Larry was quite interested in a wide variety of intellectual pursuits, although he was not a practicing scholar. He studied ion exchange chromatography both as a synthetic tool and as a catalyst, astutely perceiving its promise, since it is widely used in these capacities today. He was particularly interested in new ways of educating students, and he worked briefly with Hamilton philosopher John Blyth, a proponent of the “teaching machine,” in developing a book on scientific logic.
As his early history suggests, however, Larry was first and foremost a teacher. He was extraordinarily thoughtful in developing ways of presenting material to students and in finding ways to encourage students to do their best. One student, struggling to succeed in General Chemistry, chanced to meet Larry in the Chemistry Building corridor after lab one day and was taken aside for some advice and encouragement. Only later did he realize that Larry had probably been lying in wait for him. Larry was fond of telling students who were not using their time wisely in the laboratory that they were there for the first part of the word — “labor” — not the second — “oratory.” Students usually got the point.

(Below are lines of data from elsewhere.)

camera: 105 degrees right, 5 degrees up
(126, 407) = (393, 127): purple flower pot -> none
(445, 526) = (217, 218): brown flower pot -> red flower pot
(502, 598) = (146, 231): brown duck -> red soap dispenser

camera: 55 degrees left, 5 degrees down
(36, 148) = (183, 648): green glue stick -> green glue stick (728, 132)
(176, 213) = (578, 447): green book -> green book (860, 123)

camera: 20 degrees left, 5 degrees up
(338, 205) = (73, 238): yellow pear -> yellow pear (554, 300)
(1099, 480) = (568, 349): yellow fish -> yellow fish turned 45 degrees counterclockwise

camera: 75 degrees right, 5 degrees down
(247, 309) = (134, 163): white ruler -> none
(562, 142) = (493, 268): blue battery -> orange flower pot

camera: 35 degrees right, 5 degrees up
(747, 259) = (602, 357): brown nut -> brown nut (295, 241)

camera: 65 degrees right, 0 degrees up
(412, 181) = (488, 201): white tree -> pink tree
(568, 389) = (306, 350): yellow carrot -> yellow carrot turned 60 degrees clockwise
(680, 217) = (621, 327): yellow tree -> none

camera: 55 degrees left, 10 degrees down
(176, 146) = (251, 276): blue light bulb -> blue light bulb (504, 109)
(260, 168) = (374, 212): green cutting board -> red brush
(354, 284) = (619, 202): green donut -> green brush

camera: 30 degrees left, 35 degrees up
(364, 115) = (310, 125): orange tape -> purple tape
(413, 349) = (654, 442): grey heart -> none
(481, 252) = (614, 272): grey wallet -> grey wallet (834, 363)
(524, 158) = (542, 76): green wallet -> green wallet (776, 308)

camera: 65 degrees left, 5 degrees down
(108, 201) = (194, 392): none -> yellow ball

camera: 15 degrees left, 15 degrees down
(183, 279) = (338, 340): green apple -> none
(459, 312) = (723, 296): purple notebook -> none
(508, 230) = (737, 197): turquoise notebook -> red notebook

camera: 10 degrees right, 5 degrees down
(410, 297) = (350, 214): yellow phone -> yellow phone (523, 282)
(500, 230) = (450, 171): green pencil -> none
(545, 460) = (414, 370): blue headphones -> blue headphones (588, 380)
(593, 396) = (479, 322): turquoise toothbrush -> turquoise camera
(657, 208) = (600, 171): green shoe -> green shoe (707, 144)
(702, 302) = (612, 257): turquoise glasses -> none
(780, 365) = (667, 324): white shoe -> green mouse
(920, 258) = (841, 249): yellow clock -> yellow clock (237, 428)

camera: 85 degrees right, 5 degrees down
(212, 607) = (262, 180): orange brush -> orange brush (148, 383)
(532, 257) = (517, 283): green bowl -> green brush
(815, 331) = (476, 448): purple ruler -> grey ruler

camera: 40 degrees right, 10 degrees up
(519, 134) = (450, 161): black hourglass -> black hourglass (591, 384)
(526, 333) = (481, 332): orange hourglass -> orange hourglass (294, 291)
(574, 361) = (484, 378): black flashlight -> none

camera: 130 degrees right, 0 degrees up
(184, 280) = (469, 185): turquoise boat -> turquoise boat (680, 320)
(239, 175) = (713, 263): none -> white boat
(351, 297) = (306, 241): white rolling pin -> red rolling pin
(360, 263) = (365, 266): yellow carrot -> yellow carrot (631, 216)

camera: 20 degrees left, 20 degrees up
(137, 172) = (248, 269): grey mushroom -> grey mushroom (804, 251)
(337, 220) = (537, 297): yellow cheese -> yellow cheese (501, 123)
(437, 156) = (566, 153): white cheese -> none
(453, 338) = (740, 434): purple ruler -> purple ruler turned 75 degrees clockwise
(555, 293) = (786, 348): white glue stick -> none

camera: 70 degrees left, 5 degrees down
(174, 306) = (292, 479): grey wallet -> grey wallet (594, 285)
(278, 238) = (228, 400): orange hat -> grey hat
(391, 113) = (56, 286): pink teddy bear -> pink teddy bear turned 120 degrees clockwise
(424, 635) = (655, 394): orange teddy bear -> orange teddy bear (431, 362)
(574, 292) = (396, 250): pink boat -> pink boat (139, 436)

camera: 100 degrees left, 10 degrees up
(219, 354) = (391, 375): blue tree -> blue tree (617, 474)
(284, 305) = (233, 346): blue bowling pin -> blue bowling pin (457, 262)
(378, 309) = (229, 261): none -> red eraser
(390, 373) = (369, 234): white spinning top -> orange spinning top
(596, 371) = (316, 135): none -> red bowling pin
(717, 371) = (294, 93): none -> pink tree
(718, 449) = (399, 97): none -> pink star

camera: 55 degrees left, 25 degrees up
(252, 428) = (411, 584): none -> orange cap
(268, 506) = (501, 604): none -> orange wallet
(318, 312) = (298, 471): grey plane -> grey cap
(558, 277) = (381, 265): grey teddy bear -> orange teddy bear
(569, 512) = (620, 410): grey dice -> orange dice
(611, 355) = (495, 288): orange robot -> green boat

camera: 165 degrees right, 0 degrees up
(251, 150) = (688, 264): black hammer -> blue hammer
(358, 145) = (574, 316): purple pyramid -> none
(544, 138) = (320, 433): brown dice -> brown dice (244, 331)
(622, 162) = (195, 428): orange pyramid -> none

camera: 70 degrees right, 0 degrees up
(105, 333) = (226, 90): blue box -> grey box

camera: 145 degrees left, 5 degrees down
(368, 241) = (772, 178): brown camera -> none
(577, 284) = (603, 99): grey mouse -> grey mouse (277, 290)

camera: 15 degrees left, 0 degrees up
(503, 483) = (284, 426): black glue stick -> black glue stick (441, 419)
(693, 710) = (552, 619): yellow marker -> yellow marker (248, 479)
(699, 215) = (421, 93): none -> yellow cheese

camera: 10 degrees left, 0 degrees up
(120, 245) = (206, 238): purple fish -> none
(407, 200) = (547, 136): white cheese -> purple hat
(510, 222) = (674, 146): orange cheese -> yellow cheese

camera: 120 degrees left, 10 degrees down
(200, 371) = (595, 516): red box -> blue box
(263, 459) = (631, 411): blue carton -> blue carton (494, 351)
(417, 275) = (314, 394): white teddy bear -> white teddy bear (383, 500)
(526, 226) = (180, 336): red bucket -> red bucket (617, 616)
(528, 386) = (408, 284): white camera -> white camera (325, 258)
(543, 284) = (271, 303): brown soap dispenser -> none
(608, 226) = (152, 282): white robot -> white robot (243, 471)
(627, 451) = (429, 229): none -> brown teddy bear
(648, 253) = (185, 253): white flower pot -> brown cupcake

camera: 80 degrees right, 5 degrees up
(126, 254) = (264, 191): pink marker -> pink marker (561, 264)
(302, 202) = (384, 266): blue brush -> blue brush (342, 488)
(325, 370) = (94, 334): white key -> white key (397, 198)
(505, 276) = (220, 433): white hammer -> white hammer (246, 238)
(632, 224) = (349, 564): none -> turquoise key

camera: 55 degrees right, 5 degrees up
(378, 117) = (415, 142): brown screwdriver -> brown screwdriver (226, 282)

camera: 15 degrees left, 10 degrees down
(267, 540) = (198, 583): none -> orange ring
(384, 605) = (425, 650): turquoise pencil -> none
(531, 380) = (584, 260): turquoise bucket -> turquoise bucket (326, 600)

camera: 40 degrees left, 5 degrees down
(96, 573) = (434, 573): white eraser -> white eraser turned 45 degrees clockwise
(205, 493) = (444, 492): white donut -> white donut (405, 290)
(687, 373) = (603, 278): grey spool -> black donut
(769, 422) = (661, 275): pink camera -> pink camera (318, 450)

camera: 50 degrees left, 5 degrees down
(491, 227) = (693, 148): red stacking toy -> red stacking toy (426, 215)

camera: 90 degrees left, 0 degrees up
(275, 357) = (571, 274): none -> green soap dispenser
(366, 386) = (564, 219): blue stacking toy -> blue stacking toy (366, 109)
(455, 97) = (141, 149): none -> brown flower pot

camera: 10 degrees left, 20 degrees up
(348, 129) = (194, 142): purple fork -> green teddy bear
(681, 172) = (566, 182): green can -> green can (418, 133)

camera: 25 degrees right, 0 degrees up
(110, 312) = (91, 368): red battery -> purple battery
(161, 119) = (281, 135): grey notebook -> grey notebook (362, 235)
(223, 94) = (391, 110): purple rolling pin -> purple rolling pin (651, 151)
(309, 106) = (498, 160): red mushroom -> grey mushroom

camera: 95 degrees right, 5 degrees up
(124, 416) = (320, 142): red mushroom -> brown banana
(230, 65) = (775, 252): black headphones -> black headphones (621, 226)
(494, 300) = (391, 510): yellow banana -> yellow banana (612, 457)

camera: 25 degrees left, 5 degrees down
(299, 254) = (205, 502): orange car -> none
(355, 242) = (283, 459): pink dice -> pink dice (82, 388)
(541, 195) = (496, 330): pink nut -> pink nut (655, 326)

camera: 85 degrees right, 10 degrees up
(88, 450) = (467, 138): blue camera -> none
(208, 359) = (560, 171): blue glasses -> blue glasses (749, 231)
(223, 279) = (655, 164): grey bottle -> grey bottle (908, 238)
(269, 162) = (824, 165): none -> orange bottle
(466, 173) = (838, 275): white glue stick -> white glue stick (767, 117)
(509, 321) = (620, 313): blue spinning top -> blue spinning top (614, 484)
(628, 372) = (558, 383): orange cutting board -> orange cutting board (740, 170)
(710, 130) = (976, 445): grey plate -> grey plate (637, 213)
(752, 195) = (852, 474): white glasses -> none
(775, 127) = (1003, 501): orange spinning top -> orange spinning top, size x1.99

Larry was always impeccably turned out, and his tall, gentlemanly presence prompted a Spectator writer to remark that it was the first time he’d had a professor who resembled a British valet. He was kindly, genteel, even courtly in his manner. His demeanor, however, masked a wonderfully sly sense of humor that was often sharp but never malicious. His warmth and caring nature, together with his honesty and decency, inspired respect in his students, indeed in all who knew him. On the occasion of his retirement, a number of his ex-students established an award in his name; it fittingly goes to the student who makes the best improvement between the first and second semester chemistry course.
Larry was a long-time member of St. James Episcopal Church. Highly respected there as well, he served as vestryman and then as senior warden, and was treasurer for a time.
Larry Yourtee died on Dec. 19, 1997, in Londonderry, N.H., at the age of 81. He is survived by his wife Mildred, their son Edward and his wife Elaine, and three grandchildren.